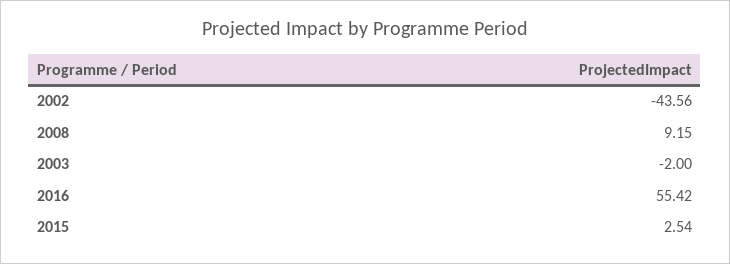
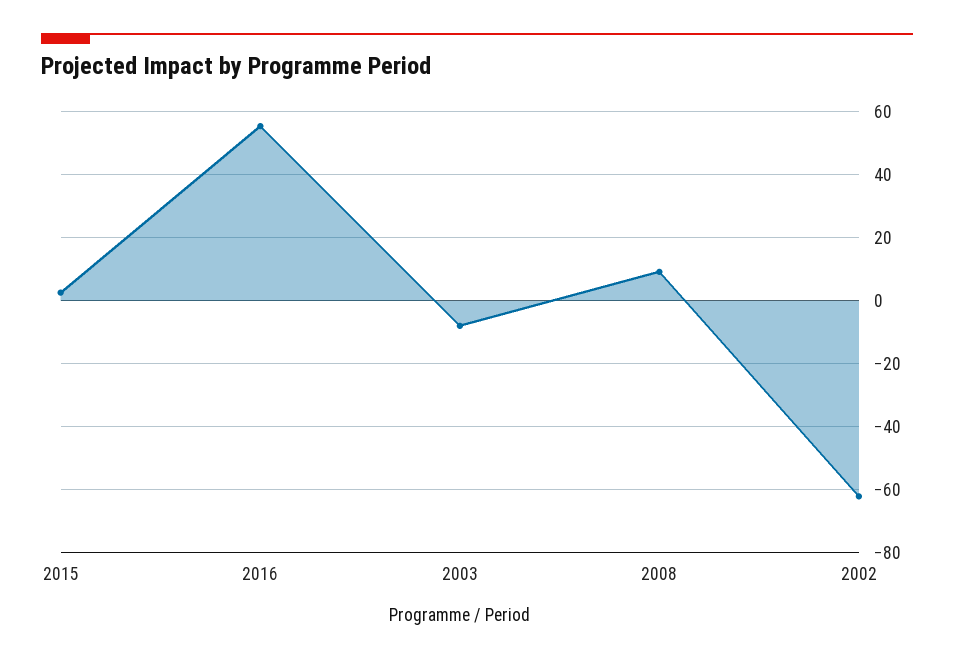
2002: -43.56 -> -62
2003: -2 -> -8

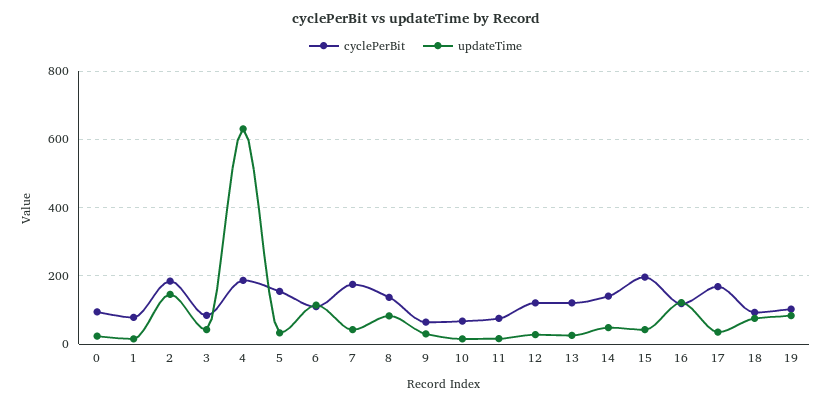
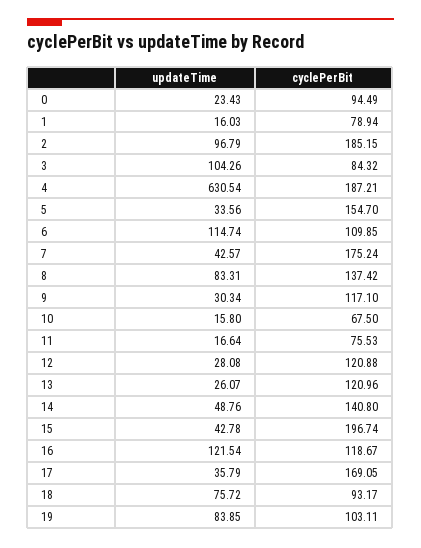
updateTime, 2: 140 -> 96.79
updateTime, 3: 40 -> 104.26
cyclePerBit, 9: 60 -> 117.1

#####

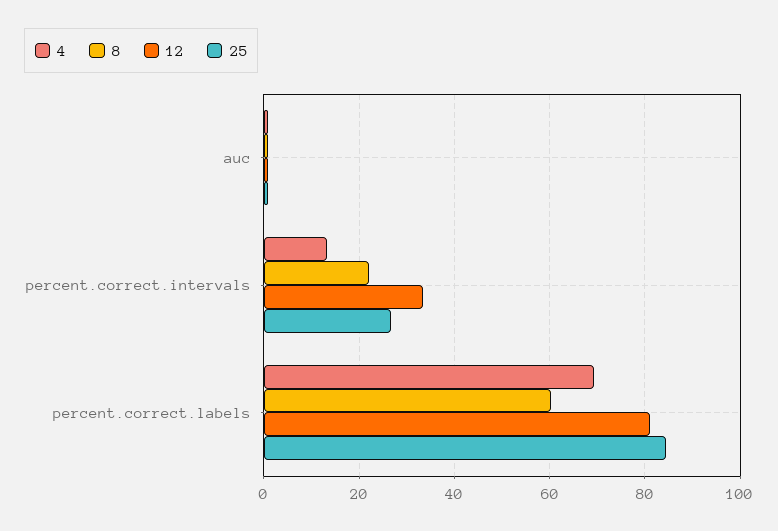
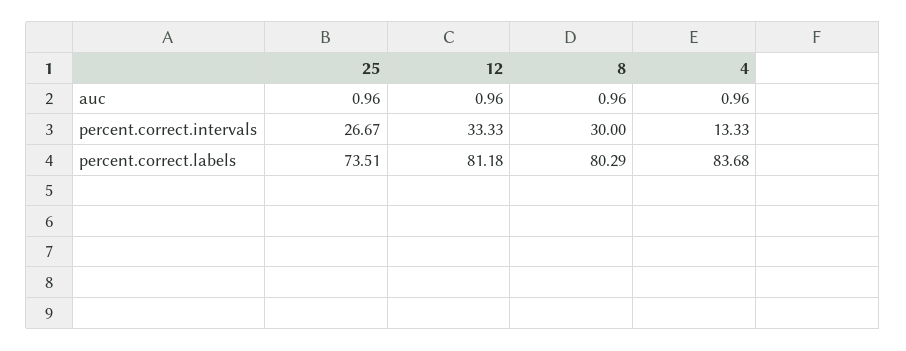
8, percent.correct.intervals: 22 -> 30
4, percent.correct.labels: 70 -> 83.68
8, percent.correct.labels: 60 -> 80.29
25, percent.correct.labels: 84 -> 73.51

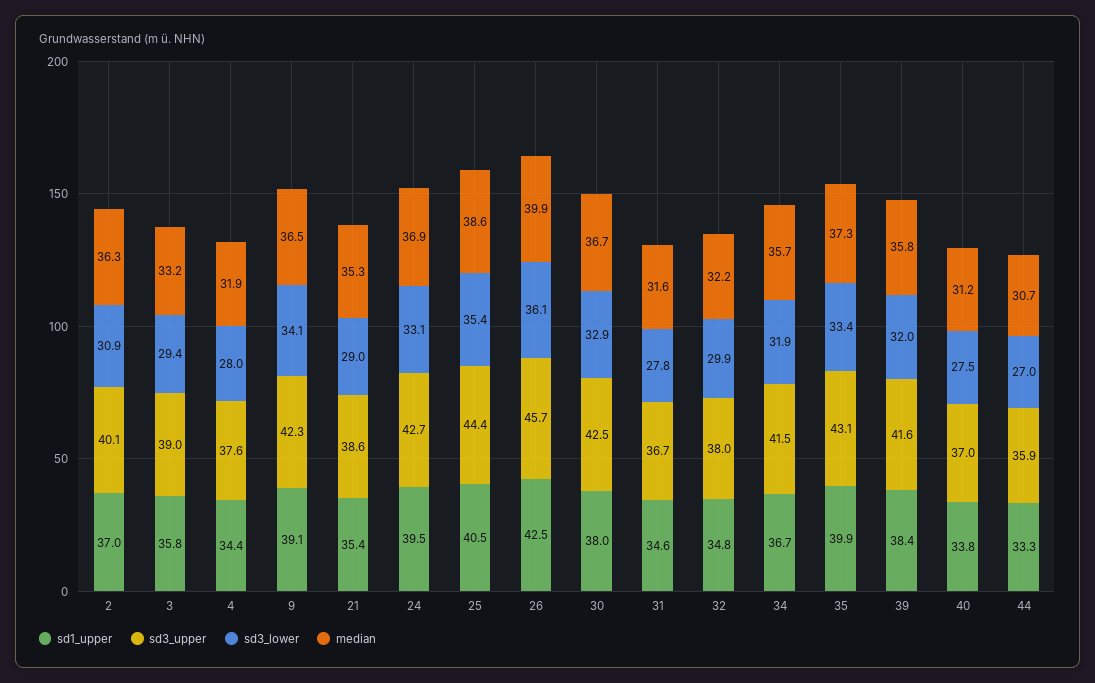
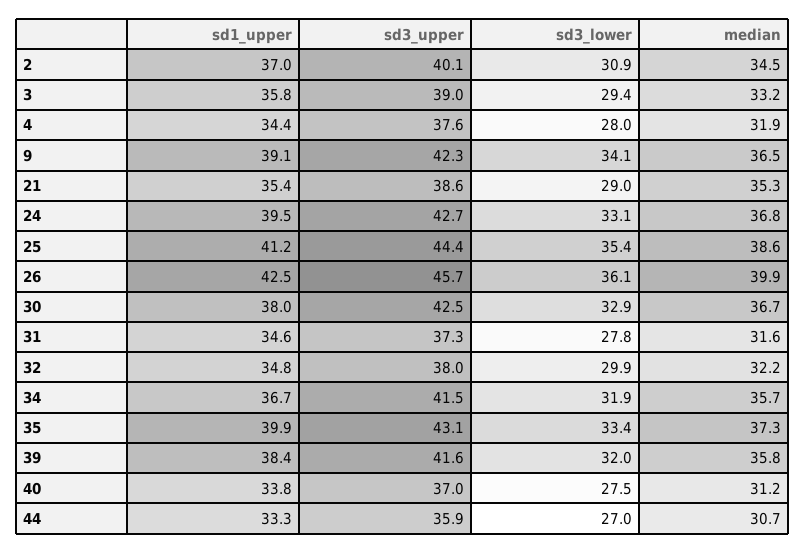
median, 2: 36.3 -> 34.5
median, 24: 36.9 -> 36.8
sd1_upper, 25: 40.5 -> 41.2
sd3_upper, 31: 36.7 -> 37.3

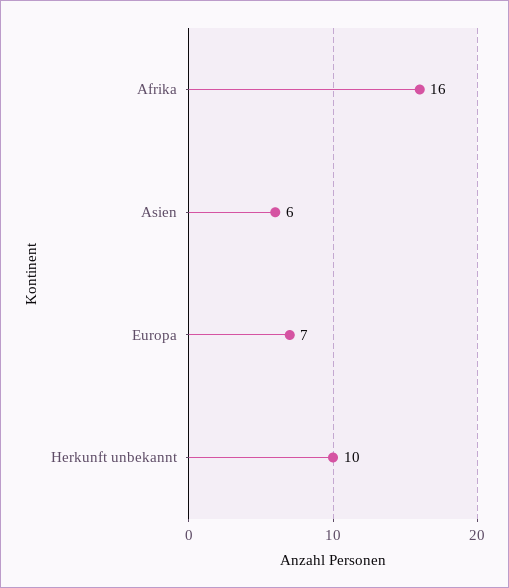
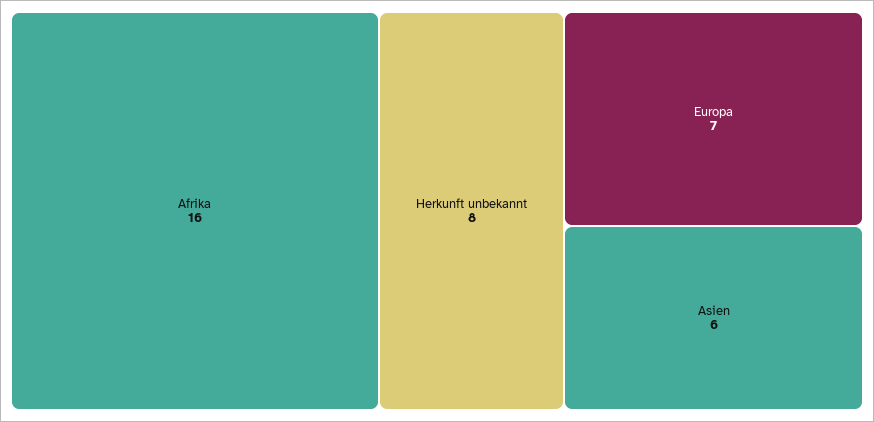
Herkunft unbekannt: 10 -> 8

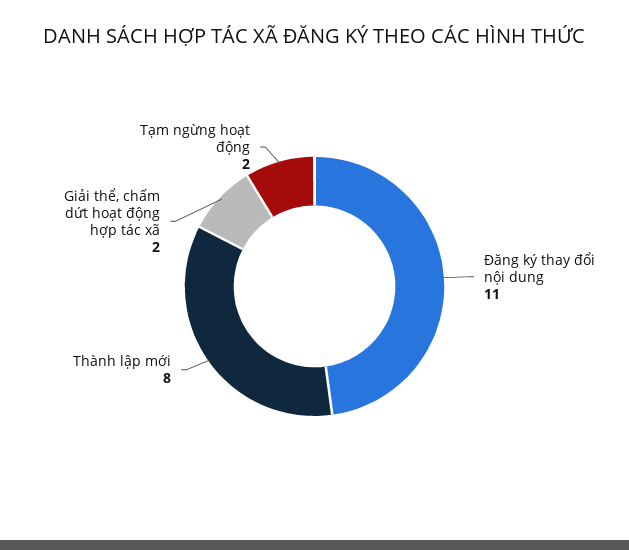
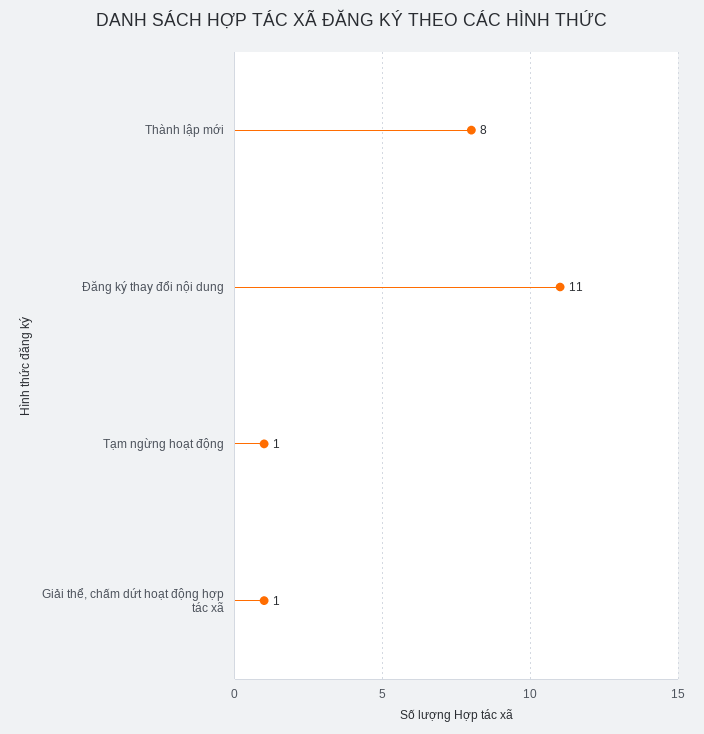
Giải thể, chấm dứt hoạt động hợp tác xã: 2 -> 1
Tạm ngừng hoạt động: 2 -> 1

#####

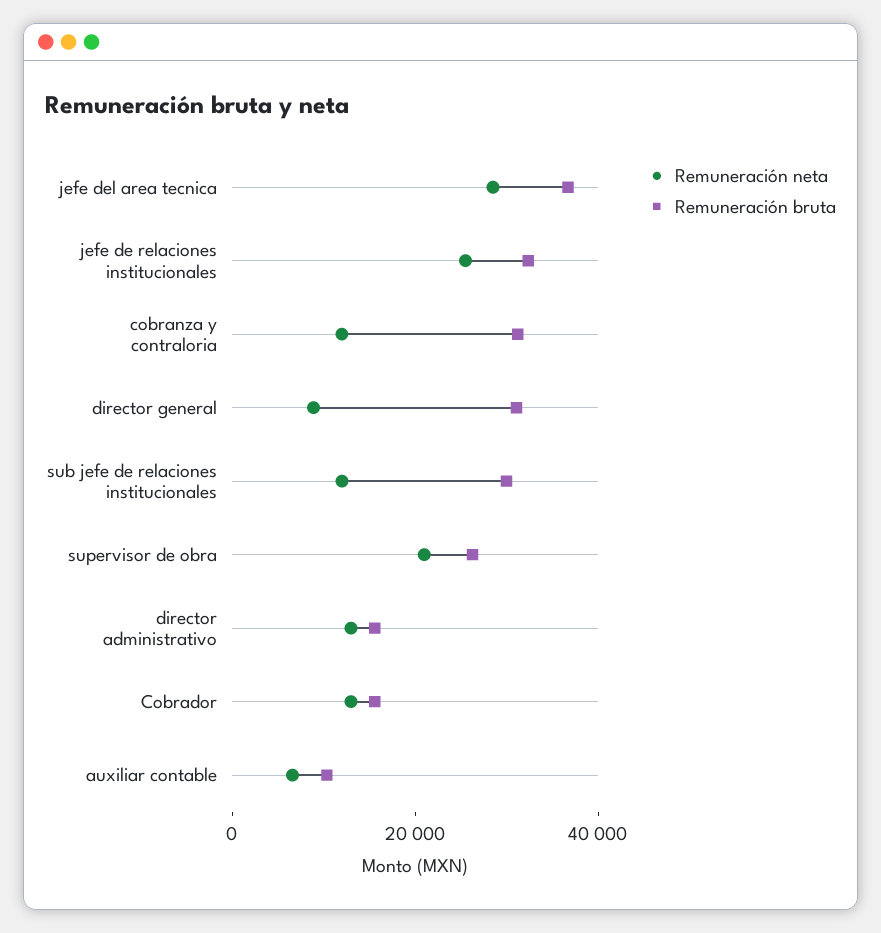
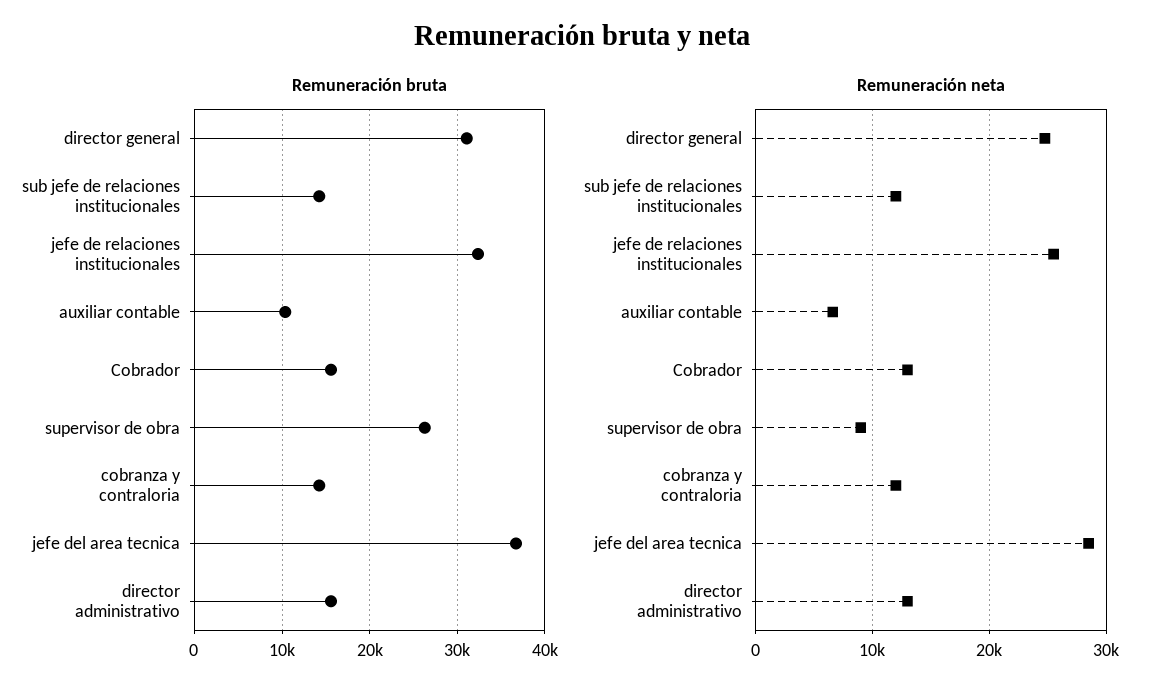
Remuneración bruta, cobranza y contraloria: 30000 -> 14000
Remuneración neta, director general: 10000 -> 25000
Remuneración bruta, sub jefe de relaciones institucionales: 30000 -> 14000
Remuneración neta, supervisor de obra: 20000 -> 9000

#####

ABOUT THIS TASK —
Go through the listing above and write out exactly the lines starting with the one holding "Remuneración bruta, sub" and running through the one holding "Remuneración neta, supervisor", ends included, and no others.

ANSWER SECTION —
Remuneración bruta, sub jefe de relaciones institucionales: 30000 -> 14000
Remuneración neta, supervisor de obra: 20000 -> 9000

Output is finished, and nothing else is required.